Paterson appeared promising at first, but he could do little to quell the political maelstrom that was brewing in the state Legislature, where partisan rancor reached historic proportions. A handful of Democrats in the Senate helped to engineer a power grab, which many called a coup, to restore Republicans to the majority in June 2009. The move held up the state’s business for weeks, costing taxpayers millions of dollars while sending New Yorkers’ confidence in their government to an all-time low and making the Empire State a national laughingstock.

Now the time has come for Cuomo, son of former Gov. Mario Cuomo, to lead. He must begin by working to restore order to one of the nation’s most dysfunctional legislatures. That will mean making friends, not issuing orders and caveats the way Spitzer did.

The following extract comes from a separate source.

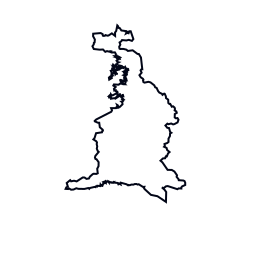 the district of Huancane, Puno, Peru, rotated 121°
{"feature_id": "86281439B8131486322955", "entity_name": "Huancane", "entity_type": "district", "adm_level": 2, "iso_a3": "PER", "parent_name": "Peru", "parent_adm1": "Puno", "projection": "natural_earth1", "projection_center": [-69.717, -15.15], "detail": "fine", "context": "isolated", "style": "outline", "palette": "ink", "viewbox_px": 256, "rotation_deg": 121, "n_neighbors": 0, "source": "geoboundaries", "source_scale": "gbopen_adm2", "svg_char_len": 5791}
<svg xmlns="http://www.w3.org/2000/svg" viewBox="0 0 256 256"><g transform="rotate(121 128 128)"><path d="M43.7,175.5L44.4,176.7L46.5,176.3L46.9,177.7L47.9,178.3L46.0,178.5L46.4,179.6L46.0,179.7L47.8,183.9L46.6,186.6L47.1,187.8L45.9,188.8L45.6,190.0L50.9,188.1L52.8,188.3L55.7,186.5L55.2,190.6L58.7,192.3L59.4,193.1L60.0,195.2L60.8,195.3L61.6,196.3L61.8,197.1L60.6,198.1L60.7,200.3L65.1,206.4L67.3,205.2L69.2,202.0L71.9,200.7L72.6,201.1L74.0,200.4L76.2,200.6L77.9,198.0L75.4,192.5L73.6,189.9L74.4,186.7L72.9,185.6L72.5,184.1L71.2,182.6L70.9,181.8L71.3,181.7L71.4,181.0L71.8,181.4L71.7,180.8L69.9,178.2L70.7,176.7L72.5,175.7L71.7,175.0L72.3,174.1L71.7,173.4L71.6,170.9L72.2,171.1L72.1,171.7L72.7,173.7L72.4,172.0L72.9,171.2L73.1,172.1L73.4,171.9L73.4,173.1L72.9,172.9L73.0,173.9L72.4,174.3L73.0,175.6L73.1,174.5L73.6,175.0L73.3,173.6L73.7,173.9L73.8,172.9L74.9,172.9L73.8,172.6L73.7,172.0L74.3,171.8L74.8,172.5L75.8,171.8L76.3,172.2L76.8,170.7L76.5,169.8L77.8,170.6L78.9,170.2L79.5,171.0L81.5,170.6L81.2,171.6L81.5,172.4L81.8,172.2L81.4,173.4L81.9,173.3L81.9,174.1L82.3,172.9L83.0,173.0L84.2,171.0L85.6,170.7L85.6,172.0L86.9,171.3L87.8,172.2L88.8,170.7L90.6,169.7L93.1,169.1L93.4,170.0L94.7,170.3L96.2,169.0L93.5,167.6L92.7,168.7L90.9,168.0L90.1,169.1L89.7,168.1L89.6,169.3L87.8,168.6L87.9,168.0L87.2,168.2L86.6,167.6L88.3,166.4L87.7,166.3L86.9,164.6L87.3,166.0L87.9,166.5L86.5,167.0L86.1,167.8L87.0,169.2L82.9,171.5L82.4,171.6L82.4,171.1L82.3,172.1L81.8,171.0L82.2,170.5L81.9,169.9L81.8,170.9L80.8,169.8L81.2,168.9L81.7,169.2L81.9,168.9L81.0,168.6L80.7,167.7L79.1,168.2L78.6,166.8L80.1,167.7L80.2,167.1L81.0,167.4L80.5,167.0L80.8,167.0L81.3,167.6L81.3,168.4L82.4,168.3L81.7,167.9L83.2,167.1L84.0,167.8L83.5,167.9L84.0,168.6L84.8,168.1L83.5,166.6L82.8,166.8L83.6,166.0L82.7,166.6L82.3,165.5L80.6,165.3L80.9,165.1L79.9,164.4L79.7,164.9L79.2,164.9L79.1,162.8L78.5,162.4L78.4,163.3L78.2,163.5L77.8,161.8L77.2,161.8L78.1,160.4L77.9,159.4L76.9,159.1L79.2,159.0L79.8,160.1L80.3,159.8L81.5,160.6L81.3,159.8L80.7,159.8L81.0,159.6L77.7,158.0L78.3,157.5L79.2,158.4L79.8,158.1L80.8,158.8L80.8,157.8L81.7,158.2L81.5,157.4L82.7,156.5L83.2,157.2L82.6,157.7L83.3,158.2L82.9,158.2L83.1,159.0L83.6,158.1L85.0,159.0L84.7,156.8L85.5,156.8L85.0,157.3L85.4,157.6L87.0,157.2L87.4,155.8L86.5,155.1L87.0,154.6L87.0,155.2L87.4,154.9L88.0,155.6L88.3,154.2L90.1,156.7L90.5,159.0L91.5,159.9L90.9,158.6L91.1,157.0L89.4,154.9L89.6,153.8L90.7,153.4L92.0,153.7L92.1,153.2L92.6,154.1L91.8,156.0L92.7,155.8L92.8,156.9L93.2,156.4L93.3,157.2L93.4,156.4L94.2,157.8L95.7,158.3L97.9,162.5L99.2,162.4L99.2,159.7L101.7,160.2L103.0,159.0L101.9,158.0L102.7,157.3L102.3,155.9L103.1,155.1L107.7,157.8L108.4,159.2L108.0,160.0L109.1,159.6L109.0,160.4L110.2,160.7L109.8,160.0L110.8,159.7L112.1,160.5L110.4,158.2L111.6,157.6L109.4,155.0L109.4,154.0L107.3,153.0L107.8,154.0L105.6,153.5L104.9,154.3L104.9,153.4L106.0,152.6L104.5,152.1L103.5,152.7L103.2,152.3L104.3,151.3L103.9,150.5L102.9,149.4L101.7,150.0L103.3,148.3L104.2,149.5L105.0,149.8L105.8,146.6L106.6,147.5L107.1,146.1L108.2,146.3L108.8,147.1L109.0,146.1L110.5,144.9L114.2,145.9L114.8,147.1L113.8,148.5L113.8,149.3L115.7,146.9L116.4,147.8L116.3,148.6L117.2,148.6L119.7,152.7L121.1,150.8L122.7,150.7L137.0,159.6L139.1,160.2L139.4,159.9L139.0,156.6L138.3,155.4L141.9,152.5L142.5,148.8L143.2,148.1L143.9,148.5L145.1,148.1L148.9,152.7L153.8,151.5L155.6,151.8L155.7,148.4L156.3,147.2L158.0,146.5L159.6,144.9L161.8,144.1L163.3,142.1L163.6,140.8L168.7,141.6L170.4,141.1L171.3,139.9L171.0,138.9L172.4,135.6L175.9,133.6L178.8,133.4L182.4,130.6L183.6,131.4L185.0,134.0L185.8,134.5L189.3,135.6L191.4,135.5L193.0,137.4L192.8,139.7L193.7,141.3L200.2,144.5L201.0,147.1L203.0,149.3L202.5,150.7L206.7,152.2L209.2,149.4L210.7,150.3L212.3,150.1L211.1,147.8L210.2,147.5L210.2,145.0L208.8,143.0L206.3,141.3L205.7,139.2L202.7,134.0L199.9,131.1L200.1,129.9L199.1,129.8L195.7,126.3L195.4,125.3L194.3,125.3L194.0,124.3L193.3,124.5L192.1,121.9L190.8,122.4L191.3,121.5L190.9,120.4L190.1,121.0L189.6,120.3L188.5,120.6L187.6,119.9L187.1,121.4L186.6,121.0L186.6,118.8L185.7,119.5L185.8,120.3L185.0,119.9L185.8,118.6L184.7,118.5L184.1,117.6L184.4,116.7L183.8,117.2L183.6,114.5L182.4,114.6L183.0,114.3L182.8,112.8L181.9,112.6L182.1,112.1L181.4,111.7L181.8,111.4L180.4,108.5L181.2,107.3L180.3,106.9L180.2,105.7L179.7,106.4L179.3,105.7L178.6,106.0L177.0,100.3L177.1,98.6L176.7,98.6L176.1,97.0L174.8,96.0L173.7,94.1L172.7,93.5L171.7,92.0L171.5,90.6L170.7,89.8L170.8,84.9L170.0,83.7L171.2,83.5L171.8,82.3L173.5,73.9L171.3,67.6L171.8,57.4L163.2,62.3L162.1,64.9L161.5,68.3L161.1,66.4L158.4,65.4L157.3,64.0L155.0,54.1L153.7,53.5L152.4,51.1L151.5,51.7L150.1,51.5L147.4,49.6L145.4,50.8L144.4,52.2L144.5,53.5L146.6,57.6L145.9,58.2L144.8,61.2L143.3,61.6L141.4,65.8L141.4,68.9L143.5,72.5L139.7,80.9L139.3,83.3L136.1,82.4L134.8,80.6L133.5,80.9L132.9,80.4L132.3,80.7L132.1,80.1L129.1,80.6L127.2,80.0L126.7,83.1L125.2,84.7L125.5,87.4L124.4,87.2L122.9,88.5L120.6,86.6L119.1,86.1L116.3,87.8L113.3,87.9L111.1,89.1L109.8,88.4L109.7,89.8L106.9,92.8L107.6,94.4L106.6,97.2L104.0,96.5L103.9,95.3L101.9,93.3L101.7,91.2L100.7,90.2L97.7,88.4L94.9,89.0L94.0,90.7L95.0,91.9L94.9,93.4L91.9,95.1L89.9,94.0L88.9,95.1L88.9,97.1L87.5,97.5L86.5,98.6L86.2,100.6L87.2,101.4L85.6,104.2L86.1,104.8L85.8,106.3L83.0,108.2L82.8,110.8L81.4,111.8L79.8,114.1L79.9,114.7L81.8,115.5L81.2,116.5L81.5,119.4L80.8,121.3L78.9,124.1L79.1,125.7L77.9,127.4L77.3,132.2L77.9,134.3L80.6,137.2L80.7,138.4L79.4,139.7L78.7,139.6L78.1,140.6L78.0,143.2L76.8,145.4L73.6,144.8L72.1,146.9L70.7,146.7L70.3,146.0L60.9,153.2L59.0,156.8L59.6,158.0L59.0,164.0L62.0,167.8L61.7,169.8L62.6,172.7L64.3,175.4L64.3,176.2L62.9,177.4L60.5,177.5L59.0,179.3L57.1,178.4L55.7,178.4L53.8,174.5L52.0,172.7L51.3,169.5L49.0,169.2L43.7,175.5Z" fill="none" stroke="#020617" stroke-width="2"/></g></svg>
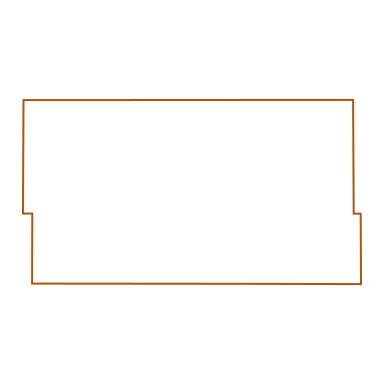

Based on Cuomo’s early signals to legislative leaders, he appears ready and willing to strike a conciliatory tone.

He has found common ground with the Republican leadership in the GOP-controlled Senate, in particular Majority Leader Dean Skelos of Rockville Centre, by calling for a 2 percent cap on annual property-tax increases. The Senate had previously passed a 4 percent cap, which Paterson had said he would sign, but the Democratic-controlled Assembly was unwilling to entertain the idea.

Polls have shown that New Yorkers are fed up with paying some of the nation’s highest property taxes. Clearly, this is an issue that must be addressed.